Dorfgemeinschaftshaus, Turnhalle oder Feuerwehrdepot – in Großerkmannsdorf ist in den vergangenen Jahren eine Menge bewegt worden. Ortsvorsteher Dr. Karl-Wilhelm Leege (Freie Wähler) dankte auch für die Summen, die in den Ort geflossen sind. Doch im Hinblick auf die Feuerwehr erwähnte er, dass es auch noch einiges zu verbessern gebe.
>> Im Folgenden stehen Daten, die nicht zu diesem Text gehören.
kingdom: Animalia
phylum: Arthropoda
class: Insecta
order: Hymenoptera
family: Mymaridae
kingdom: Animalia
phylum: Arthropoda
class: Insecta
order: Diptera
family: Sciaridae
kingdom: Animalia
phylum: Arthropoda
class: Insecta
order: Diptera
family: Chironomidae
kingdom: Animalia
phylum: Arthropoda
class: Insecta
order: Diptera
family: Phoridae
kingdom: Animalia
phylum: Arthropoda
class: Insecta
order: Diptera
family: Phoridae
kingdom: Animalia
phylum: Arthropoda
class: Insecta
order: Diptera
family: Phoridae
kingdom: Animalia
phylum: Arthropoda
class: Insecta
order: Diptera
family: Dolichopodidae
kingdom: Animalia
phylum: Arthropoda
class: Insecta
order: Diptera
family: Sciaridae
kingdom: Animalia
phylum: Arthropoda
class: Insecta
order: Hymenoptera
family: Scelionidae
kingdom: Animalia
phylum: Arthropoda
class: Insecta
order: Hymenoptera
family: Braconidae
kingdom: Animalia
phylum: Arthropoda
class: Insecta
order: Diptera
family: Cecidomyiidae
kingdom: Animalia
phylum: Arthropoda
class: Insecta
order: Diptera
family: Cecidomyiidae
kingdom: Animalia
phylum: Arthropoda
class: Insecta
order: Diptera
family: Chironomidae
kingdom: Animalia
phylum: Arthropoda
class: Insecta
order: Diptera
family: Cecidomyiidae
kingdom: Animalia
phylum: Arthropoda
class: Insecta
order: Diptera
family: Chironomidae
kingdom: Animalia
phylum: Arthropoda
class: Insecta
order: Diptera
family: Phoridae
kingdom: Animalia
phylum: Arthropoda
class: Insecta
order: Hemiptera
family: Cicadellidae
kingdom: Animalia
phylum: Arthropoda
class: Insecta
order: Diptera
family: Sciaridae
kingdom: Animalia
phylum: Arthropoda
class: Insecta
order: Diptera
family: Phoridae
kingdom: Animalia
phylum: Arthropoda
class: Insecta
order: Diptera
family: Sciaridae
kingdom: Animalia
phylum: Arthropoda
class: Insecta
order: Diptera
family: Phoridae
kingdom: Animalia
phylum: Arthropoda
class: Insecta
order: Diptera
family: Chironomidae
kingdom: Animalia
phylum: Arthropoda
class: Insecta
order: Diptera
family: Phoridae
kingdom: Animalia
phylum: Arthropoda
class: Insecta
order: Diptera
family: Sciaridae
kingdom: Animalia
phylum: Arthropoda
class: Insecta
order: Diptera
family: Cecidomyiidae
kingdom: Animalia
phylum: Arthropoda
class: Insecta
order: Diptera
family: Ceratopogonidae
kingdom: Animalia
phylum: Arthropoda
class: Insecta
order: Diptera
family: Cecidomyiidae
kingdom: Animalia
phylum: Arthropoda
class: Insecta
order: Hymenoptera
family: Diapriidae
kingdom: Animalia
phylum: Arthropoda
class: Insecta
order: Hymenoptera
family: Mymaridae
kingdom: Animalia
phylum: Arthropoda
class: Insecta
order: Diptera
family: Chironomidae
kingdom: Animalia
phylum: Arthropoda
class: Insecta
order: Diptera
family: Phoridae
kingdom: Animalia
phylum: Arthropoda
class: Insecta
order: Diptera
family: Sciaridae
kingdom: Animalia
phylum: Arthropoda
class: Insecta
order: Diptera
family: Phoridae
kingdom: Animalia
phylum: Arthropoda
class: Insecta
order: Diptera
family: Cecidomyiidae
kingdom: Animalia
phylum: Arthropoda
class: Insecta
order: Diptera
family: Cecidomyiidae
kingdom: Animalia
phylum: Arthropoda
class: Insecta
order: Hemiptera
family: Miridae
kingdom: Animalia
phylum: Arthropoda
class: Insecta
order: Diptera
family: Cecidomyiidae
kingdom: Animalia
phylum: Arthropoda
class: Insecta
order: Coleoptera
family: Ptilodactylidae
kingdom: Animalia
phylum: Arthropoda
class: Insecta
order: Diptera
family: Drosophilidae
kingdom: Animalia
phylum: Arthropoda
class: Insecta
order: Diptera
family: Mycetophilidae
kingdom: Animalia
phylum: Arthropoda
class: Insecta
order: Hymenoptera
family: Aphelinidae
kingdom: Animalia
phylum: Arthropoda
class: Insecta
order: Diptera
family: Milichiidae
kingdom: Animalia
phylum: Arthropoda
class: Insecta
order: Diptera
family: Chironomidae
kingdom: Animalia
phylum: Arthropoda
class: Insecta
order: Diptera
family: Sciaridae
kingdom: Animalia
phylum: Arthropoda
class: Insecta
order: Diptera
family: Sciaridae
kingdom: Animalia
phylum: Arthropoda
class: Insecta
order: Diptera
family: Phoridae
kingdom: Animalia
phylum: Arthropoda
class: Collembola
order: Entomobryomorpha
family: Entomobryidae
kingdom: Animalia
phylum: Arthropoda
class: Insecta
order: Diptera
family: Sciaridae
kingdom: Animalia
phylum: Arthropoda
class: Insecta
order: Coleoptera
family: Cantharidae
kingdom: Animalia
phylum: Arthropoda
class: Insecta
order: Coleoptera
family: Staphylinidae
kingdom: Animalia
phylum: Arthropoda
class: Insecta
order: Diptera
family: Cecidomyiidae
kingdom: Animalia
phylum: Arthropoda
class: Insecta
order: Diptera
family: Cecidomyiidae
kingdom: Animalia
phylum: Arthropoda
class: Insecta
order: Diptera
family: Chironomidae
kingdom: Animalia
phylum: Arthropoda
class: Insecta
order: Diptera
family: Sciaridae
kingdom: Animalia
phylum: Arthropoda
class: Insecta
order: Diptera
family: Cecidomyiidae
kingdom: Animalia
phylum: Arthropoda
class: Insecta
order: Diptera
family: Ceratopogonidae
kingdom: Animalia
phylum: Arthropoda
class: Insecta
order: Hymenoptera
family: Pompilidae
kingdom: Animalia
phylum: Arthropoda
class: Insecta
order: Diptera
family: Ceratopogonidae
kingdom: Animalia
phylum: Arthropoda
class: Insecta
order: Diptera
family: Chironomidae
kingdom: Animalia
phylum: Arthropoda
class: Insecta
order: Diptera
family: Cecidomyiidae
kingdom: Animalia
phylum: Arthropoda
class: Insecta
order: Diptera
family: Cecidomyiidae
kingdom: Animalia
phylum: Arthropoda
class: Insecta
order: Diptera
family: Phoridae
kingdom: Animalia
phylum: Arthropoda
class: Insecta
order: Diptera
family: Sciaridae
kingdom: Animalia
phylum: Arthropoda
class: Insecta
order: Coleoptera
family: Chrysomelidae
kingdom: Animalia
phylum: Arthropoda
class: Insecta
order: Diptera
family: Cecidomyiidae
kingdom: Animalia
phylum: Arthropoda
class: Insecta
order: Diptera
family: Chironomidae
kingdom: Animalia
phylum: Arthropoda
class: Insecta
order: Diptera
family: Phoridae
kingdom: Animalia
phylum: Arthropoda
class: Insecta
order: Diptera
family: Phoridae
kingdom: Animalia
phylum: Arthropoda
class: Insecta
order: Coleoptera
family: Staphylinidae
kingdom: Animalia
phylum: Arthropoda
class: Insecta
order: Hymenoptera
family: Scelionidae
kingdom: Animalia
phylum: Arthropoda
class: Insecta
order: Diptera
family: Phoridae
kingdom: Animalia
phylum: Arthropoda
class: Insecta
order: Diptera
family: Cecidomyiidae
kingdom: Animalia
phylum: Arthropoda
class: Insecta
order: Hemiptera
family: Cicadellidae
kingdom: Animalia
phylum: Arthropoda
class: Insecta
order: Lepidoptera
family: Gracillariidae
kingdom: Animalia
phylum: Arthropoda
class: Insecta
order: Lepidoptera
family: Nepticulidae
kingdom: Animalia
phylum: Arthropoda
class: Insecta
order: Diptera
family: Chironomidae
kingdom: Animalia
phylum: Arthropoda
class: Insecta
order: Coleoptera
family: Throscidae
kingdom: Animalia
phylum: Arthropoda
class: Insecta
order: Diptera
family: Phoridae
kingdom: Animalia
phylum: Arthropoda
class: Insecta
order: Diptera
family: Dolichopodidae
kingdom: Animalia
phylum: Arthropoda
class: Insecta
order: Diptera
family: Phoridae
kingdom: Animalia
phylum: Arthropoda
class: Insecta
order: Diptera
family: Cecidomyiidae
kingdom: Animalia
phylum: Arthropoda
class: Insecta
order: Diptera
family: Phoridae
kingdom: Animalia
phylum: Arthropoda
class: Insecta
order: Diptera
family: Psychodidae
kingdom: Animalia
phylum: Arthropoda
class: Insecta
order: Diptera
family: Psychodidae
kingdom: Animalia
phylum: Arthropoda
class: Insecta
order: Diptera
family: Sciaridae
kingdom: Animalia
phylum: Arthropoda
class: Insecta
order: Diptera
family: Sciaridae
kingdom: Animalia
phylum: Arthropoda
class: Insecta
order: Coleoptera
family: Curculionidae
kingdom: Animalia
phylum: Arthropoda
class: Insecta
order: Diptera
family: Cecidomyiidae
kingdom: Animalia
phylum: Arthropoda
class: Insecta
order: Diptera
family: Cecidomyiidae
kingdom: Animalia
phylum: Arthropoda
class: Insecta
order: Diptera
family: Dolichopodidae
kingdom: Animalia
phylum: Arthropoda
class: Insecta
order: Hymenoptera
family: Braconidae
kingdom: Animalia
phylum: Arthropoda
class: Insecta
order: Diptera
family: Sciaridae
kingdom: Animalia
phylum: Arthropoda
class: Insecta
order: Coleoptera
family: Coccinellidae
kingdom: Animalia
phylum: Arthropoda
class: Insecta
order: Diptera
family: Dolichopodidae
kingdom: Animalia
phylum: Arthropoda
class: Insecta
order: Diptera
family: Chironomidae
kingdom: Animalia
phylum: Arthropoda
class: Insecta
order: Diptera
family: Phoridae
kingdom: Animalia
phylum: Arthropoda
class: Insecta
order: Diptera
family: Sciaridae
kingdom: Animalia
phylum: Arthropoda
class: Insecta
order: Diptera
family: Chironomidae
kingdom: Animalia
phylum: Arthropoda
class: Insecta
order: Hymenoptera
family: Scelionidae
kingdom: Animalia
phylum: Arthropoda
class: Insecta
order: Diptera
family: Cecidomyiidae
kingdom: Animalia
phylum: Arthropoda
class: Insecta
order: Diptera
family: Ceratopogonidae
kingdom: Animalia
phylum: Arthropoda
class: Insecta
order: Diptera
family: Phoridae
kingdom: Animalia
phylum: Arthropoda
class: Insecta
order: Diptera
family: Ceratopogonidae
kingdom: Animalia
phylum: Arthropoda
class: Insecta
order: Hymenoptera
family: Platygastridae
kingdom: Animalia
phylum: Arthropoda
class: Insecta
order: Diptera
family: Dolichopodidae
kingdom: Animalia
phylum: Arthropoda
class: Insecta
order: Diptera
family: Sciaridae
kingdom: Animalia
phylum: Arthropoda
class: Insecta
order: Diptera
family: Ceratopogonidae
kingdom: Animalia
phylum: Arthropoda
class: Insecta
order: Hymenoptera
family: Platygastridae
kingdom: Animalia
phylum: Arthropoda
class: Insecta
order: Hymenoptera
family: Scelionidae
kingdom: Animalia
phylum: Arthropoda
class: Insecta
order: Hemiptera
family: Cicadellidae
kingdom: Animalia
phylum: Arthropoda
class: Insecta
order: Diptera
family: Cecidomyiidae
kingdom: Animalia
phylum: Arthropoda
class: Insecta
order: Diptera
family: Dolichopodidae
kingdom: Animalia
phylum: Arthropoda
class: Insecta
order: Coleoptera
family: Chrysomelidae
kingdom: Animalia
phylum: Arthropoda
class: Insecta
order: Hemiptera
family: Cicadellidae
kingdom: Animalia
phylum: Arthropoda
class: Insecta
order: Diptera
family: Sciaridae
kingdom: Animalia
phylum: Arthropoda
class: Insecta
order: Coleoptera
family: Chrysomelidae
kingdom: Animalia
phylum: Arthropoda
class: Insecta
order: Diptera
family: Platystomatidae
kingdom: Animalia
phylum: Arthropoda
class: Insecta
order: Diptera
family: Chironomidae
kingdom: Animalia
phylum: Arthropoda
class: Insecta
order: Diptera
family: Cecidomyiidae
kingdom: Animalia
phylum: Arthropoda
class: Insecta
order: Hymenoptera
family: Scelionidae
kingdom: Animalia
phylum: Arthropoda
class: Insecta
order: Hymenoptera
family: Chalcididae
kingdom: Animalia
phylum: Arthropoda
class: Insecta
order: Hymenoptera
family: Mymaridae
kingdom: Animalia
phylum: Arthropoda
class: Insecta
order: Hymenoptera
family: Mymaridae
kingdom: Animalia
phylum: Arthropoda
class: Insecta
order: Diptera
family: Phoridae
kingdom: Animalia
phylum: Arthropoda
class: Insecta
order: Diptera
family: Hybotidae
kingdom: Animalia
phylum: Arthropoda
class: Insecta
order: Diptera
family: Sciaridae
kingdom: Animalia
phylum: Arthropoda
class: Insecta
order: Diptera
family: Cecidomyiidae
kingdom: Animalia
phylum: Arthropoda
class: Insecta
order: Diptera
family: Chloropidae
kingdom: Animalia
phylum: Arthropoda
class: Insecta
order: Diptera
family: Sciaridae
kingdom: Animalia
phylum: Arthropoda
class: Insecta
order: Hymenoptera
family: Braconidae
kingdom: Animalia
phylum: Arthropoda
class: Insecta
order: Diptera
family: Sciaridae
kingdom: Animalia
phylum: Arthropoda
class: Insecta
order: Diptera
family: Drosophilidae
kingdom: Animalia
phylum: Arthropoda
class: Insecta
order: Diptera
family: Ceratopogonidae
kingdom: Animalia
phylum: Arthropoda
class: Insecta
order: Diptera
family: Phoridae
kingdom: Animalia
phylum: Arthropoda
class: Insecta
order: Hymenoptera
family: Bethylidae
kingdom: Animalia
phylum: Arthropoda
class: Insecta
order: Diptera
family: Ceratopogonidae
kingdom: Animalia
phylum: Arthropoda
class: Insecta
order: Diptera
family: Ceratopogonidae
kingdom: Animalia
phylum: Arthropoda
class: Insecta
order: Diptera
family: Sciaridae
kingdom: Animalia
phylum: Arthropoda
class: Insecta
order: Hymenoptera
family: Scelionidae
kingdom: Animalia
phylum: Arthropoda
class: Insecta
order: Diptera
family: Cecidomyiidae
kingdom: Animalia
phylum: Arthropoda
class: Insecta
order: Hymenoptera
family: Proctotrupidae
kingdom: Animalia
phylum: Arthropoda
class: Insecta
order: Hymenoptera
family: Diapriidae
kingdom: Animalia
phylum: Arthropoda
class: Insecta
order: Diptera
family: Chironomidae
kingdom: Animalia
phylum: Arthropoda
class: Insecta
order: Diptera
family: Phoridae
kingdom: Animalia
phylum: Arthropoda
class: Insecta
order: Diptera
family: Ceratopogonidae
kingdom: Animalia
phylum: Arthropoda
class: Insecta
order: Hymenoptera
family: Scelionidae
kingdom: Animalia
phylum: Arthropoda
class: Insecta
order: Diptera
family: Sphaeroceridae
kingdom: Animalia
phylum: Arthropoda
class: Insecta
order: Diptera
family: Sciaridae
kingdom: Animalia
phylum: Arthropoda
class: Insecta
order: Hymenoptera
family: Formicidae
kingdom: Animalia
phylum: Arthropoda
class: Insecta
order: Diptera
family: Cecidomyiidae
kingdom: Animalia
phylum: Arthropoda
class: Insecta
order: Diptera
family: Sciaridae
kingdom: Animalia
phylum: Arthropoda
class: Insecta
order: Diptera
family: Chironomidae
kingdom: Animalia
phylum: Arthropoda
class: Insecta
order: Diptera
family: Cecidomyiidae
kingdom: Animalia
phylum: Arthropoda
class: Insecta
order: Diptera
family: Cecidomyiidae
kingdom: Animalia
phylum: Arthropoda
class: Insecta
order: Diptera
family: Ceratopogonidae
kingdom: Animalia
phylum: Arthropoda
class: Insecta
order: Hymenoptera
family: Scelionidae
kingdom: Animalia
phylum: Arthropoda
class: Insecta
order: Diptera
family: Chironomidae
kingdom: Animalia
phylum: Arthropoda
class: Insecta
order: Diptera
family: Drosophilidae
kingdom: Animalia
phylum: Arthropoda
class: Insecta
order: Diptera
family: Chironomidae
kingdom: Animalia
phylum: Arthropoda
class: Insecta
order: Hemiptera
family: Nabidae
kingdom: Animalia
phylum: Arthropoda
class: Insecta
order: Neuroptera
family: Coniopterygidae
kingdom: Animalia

Nach der Frage des CDU-Landtagsabgeordneten, was das denn sei, war dann auch das große Thema der gut einstündigen Stippvisite gefunden. „Ich sehe große Probleme bei der Tageseinsatzbereitschaft auf uns zukommen“, sagte Karl-Wilhelm Leege. „Momentan ist sie noch gut. Viele der aktiven Kameraden scheiden aber in den nächsten Jahren aus dem Dienst aus. Das wird große Lücken hinterlassen.“ Bei der Jugendfeuerwehr machen zwar 20 Mädchen und Jungen mit, doch bis sie nachrücken, dauere es noch einige Zeit. „Das Problem sind die mittleren Jahrgänge, da fehlen uns einfach Leute.“

Feuerwehr entlasten

Der Ortschef schlug Tillich gleich mehrere Verbesserungen vor. So sollten die Aufgaben zwischen Polizei, kommunalen Ordnungsdienst und Feuerwehr besser verteilt werden. „Es kann doch nicht sein, dass Feuerwehrleute für Absperrmaßnahmen, Aufräumarbeiten oder die Beseitigung von Ölspuren eingesetzt werden. Die Feuerwehr könnte so etwas entlastet werden.“

Der Ex-Ministerpräsident stimmte ihm zu. „Kommunale Ordnungskräfte könnten in einigen Bereichen mehr tun. Das ist auch meine Meinung.“ Zweiter Vorschlag, um auch künftig die Tageseinsatzbereitschaft gewährleisten zu können, ist für Leege eine bessere Entschädigung der Feuerwehrleute, beispielsweise eine zusätzliche Rente für die aktive Zeit. „Das haben wir uns schon angesehen, aber wieder verworfen. Dazu muss viel Geld eingezahlt werden und am Ende kommen nur wenige Euro für den Einzelnen heraus. Das ist nicht effektiv.“ Daher seien bereits die Prämien bei Ehrungen angehoben worden. Auch gab es von den Erksdorfern den Vorschlag, die Aufwandsentschädigungen der Feuerwehrleute von der Steuer zu befreien. Auch diesen Hinweis fand Tillich attraktiv. „Wir haben vor einiger Zeit ein Treffen von ehrenamtlichen und Steuerfachleuten organisiert. Das könnten wir wiederholen.“

Verhaltene Reaktion

Verhalten war seine Reaktion auf den Wunsch, Fördergeld auch für die Innensanierung des Schulgebäudes der Evangelischen Grundschule zur Verfügung zu stellen. „In erster Linie muss der freie Träger für den Betrieb sorgen. Der Staat sollte sich vor allem um die im Schulnetzplan festgelegten Einrichtungen kümmern“, sagt er. Nach den Prognosen würden in den Jahren 2022/23 die Schülerzahlen wieder zurückgehen. „Wir müssen aufpassen, dass dann nicht viele Räume für wenige Kinder da sind.“

Das dritte von den Großerkmannsdorfern angesprochene Problem betrifft die Trauerhalle im Ort. „Sie kann nicht in Ordnung gebracht werden, da das kommunale Gebäude auf Land steht, was der Kirche gehört.“ Für Stanislaw Tillich ist das ein örtliches Problem. „Nach meinem Eindruck müssten sich Kommune und Kirche an einen Tisch setzen. Vielleicht gibt es die Möglichkeit eines Flächentausches.“ Etliche Anregungen, aber keine konkreten Zusagen. Das ist das Fazit des Besuches in Großerkmannsdorf. Die Aufforderung des Landtagsabgeordneten, bei Problemen ihn einfach anzurufen, werden die Großerkmannsdorfer aber gerne gehört haben.